Officials at Arlington National Cemetery will use an Army-designed geospatial mapping system to manage cemetery operations, said the executive director of the Army National Cemeteries Program.
Kathryn A. Condon testified before the House Veterans Affairs Committee's disability assistance and memorial affairs subcommitee to provide an update on the progress made in rectifying long-standing management problems at Arlington National Cemetery.
Source: Arlington National Cemetary
"Arlington is no longer a paper-based operation. By producing a single electronic map of Arlington, the staff will assign, manage and track gravesites with an authoritative digital map," Condon said. "It will allow us to synchronize in real time our burial operations at Arlington."
The geospatial mapping system allows officials to synchronize burial operations with other daily operations, such as public ceremonies, infrastructure repair, grounds upkeep and public safety activities, Condon explained. The system is linked to Arlington's interment scheduling system, which allows schedulers to assign gravesites and assign procession routes. It also alerts Arlington staff of other activities in the area, she said.
Arlington is the first national cemetery to use this technology, Condon told the panel.
The geospatial mapping system will use the information collected and validated as part of the Army's gravesite accountability study. The gravesite accountability effort resulted in the first review, analysis and coordination of records kept in various ways at Arlington over the cemetery's history, Condon said.

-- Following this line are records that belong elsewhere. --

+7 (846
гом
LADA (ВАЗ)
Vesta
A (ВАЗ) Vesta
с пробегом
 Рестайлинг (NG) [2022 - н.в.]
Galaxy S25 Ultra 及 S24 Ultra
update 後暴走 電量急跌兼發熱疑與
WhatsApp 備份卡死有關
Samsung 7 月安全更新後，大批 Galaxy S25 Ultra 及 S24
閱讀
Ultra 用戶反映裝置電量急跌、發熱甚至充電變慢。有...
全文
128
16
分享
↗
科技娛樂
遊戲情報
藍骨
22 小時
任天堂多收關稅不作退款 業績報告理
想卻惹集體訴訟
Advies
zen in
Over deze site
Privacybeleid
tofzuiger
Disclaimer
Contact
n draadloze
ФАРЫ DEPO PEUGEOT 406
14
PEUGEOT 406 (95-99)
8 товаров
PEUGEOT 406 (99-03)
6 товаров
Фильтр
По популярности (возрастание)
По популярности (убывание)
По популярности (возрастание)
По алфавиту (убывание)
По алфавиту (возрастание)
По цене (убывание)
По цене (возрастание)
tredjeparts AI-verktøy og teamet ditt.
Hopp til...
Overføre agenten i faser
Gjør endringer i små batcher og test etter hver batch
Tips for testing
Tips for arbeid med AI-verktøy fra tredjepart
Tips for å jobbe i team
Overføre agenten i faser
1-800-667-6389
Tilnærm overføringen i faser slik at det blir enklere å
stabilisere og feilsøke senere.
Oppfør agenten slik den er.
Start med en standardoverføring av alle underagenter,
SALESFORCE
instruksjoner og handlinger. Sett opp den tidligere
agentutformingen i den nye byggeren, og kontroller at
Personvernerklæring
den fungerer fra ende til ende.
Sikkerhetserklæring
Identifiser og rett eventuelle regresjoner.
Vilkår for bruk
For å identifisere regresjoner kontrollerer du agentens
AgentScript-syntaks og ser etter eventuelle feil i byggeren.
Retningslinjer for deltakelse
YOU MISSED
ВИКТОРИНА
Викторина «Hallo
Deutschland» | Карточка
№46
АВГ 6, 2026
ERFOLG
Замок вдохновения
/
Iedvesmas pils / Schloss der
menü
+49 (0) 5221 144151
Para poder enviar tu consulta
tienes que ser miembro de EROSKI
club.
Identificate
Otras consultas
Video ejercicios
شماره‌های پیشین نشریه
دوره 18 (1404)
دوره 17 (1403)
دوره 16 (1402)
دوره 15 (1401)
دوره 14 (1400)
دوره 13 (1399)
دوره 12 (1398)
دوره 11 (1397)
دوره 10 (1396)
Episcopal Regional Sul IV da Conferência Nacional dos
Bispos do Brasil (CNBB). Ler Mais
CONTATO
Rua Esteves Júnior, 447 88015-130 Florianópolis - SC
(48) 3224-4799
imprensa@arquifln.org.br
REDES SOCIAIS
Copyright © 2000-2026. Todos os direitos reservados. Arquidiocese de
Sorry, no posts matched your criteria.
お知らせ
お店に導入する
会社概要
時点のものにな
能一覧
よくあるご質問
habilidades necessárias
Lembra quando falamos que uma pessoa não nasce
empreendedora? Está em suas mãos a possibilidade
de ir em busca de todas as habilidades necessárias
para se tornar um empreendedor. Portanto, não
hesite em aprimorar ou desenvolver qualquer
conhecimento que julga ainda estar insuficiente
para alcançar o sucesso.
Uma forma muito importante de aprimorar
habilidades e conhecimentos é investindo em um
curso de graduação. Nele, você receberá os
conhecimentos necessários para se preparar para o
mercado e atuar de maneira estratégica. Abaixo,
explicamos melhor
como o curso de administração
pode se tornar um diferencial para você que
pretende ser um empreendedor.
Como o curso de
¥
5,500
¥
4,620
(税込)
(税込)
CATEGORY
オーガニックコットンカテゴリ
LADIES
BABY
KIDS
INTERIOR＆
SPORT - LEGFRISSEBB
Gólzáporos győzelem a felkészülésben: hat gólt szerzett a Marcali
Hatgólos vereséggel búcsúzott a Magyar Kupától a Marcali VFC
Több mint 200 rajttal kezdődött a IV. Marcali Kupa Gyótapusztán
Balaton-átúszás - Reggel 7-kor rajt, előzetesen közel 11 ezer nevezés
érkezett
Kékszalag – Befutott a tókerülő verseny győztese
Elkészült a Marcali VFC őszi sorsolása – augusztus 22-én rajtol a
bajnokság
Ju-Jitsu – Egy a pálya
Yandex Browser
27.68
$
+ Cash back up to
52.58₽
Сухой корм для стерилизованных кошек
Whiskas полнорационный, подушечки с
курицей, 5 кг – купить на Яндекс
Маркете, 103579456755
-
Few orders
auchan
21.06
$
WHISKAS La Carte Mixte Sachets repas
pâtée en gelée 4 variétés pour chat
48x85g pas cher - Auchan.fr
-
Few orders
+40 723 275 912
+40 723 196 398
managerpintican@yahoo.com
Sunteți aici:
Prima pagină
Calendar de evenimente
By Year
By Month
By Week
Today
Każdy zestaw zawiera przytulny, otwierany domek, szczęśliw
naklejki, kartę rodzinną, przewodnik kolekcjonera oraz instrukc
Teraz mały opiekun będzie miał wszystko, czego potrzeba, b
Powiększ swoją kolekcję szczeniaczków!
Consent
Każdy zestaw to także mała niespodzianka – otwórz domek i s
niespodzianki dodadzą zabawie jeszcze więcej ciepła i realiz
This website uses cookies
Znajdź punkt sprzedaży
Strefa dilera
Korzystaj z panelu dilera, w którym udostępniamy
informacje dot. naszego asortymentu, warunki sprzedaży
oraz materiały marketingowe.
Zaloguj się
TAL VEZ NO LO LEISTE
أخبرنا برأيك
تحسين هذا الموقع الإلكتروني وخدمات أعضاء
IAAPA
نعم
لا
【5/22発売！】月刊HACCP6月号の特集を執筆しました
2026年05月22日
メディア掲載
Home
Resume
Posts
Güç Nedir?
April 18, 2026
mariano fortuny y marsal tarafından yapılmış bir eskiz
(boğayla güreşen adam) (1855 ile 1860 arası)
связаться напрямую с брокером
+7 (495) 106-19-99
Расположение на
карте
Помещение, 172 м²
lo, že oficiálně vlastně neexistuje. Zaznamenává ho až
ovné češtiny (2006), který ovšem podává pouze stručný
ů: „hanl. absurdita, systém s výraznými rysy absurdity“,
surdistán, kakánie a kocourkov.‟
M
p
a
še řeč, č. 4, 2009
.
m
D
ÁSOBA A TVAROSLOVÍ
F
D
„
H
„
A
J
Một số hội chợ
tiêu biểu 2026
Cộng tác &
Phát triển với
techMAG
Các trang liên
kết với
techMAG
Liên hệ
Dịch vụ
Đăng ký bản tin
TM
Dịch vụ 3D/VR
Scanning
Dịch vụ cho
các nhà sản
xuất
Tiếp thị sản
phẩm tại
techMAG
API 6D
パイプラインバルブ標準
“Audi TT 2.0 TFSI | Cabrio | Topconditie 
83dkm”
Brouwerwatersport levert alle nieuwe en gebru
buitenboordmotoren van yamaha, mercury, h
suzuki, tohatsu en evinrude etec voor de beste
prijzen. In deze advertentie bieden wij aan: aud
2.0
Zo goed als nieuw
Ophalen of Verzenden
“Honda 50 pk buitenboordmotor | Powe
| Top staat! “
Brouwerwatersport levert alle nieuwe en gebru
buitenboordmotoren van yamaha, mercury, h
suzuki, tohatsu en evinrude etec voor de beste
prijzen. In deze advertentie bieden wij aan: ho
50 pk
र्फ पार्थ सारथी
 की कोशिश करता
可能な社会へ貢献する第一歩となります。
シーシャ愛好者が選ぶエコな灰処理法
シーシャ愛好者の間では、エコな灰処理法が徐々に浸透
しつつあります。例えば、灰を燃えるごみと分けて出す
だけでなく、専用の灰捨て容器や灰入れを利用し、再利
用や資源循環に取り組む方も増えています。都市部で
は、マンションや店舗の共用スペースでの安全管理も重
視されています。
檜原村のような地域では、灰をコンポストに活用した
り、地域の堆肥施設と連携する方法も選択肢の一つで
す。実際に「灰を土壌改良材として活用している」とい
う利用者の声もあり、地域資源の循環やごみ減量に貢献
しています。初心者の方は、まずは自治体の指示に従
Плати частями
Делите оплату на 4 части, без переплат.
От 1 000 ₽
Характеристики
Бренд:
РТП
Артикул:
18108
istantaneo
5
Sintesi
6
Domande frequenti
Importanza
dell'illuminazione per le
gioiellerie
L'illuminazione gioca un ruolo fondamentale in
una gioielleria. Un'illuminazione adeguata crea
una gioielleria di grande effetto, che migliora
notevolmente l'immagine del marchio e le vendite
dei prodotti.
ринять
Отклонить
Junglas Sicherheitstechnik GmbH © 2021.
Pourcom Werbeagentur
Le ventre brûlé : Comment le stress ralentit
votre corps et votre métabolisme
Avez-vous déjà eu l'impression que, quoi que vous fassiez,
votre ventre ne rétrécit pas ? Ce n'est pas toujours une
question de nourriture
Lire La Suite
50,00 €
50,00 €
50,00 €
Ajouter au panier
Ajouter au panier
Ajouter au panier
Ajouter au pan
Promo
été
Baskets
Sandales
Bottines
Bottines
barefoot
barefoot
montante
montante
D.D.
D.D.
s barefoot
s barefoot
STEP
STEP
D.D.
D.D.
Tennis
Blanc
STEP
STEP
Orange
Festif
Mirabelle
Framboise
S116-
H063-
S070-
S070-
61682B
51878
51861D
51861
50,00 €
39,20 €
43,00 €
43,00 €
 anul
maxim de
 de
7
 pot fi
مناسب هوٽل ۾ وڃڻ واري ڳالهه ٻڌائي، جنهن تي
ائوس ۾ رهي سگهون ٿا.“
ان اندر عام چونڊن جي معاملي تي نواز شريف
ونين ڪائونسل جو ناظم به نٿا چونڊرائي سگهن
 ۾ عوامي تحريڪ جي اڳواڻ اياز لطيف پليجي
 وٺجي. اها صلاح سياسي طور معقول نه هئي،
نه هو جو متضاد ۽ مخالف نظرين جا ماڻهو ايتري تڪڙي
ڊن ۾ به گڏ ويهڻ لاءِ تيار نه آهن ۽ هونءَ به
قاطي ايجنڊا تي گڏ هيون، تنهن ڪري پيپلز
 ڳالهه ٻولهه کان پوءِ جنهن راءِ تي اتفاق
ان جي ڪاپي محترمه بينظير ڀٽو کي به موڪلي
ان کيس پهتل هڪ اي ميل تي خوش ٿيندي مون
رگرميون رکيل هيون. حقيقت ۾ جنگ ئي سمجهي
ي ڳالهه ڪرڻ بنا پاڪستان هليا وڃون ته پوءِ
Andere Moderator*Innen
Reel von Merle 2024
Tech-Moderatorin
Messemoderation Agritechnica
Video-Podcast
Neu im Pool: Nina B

The Gravesite Accountability Task Force physically examined and photographed 259,978 gravesites, niches and markers using a custom-built smartphone application and matched each photo with records in a database. Arlington officials are 84 percent complete in validating records, officials said, and are on track to finish this summer.
Once complete, Arlington's accountability effort will create a single, verifiable and authoritative database of all those laid to rest at Arlington, officials added, and it will be linked with Arlington's geospatial mapping system.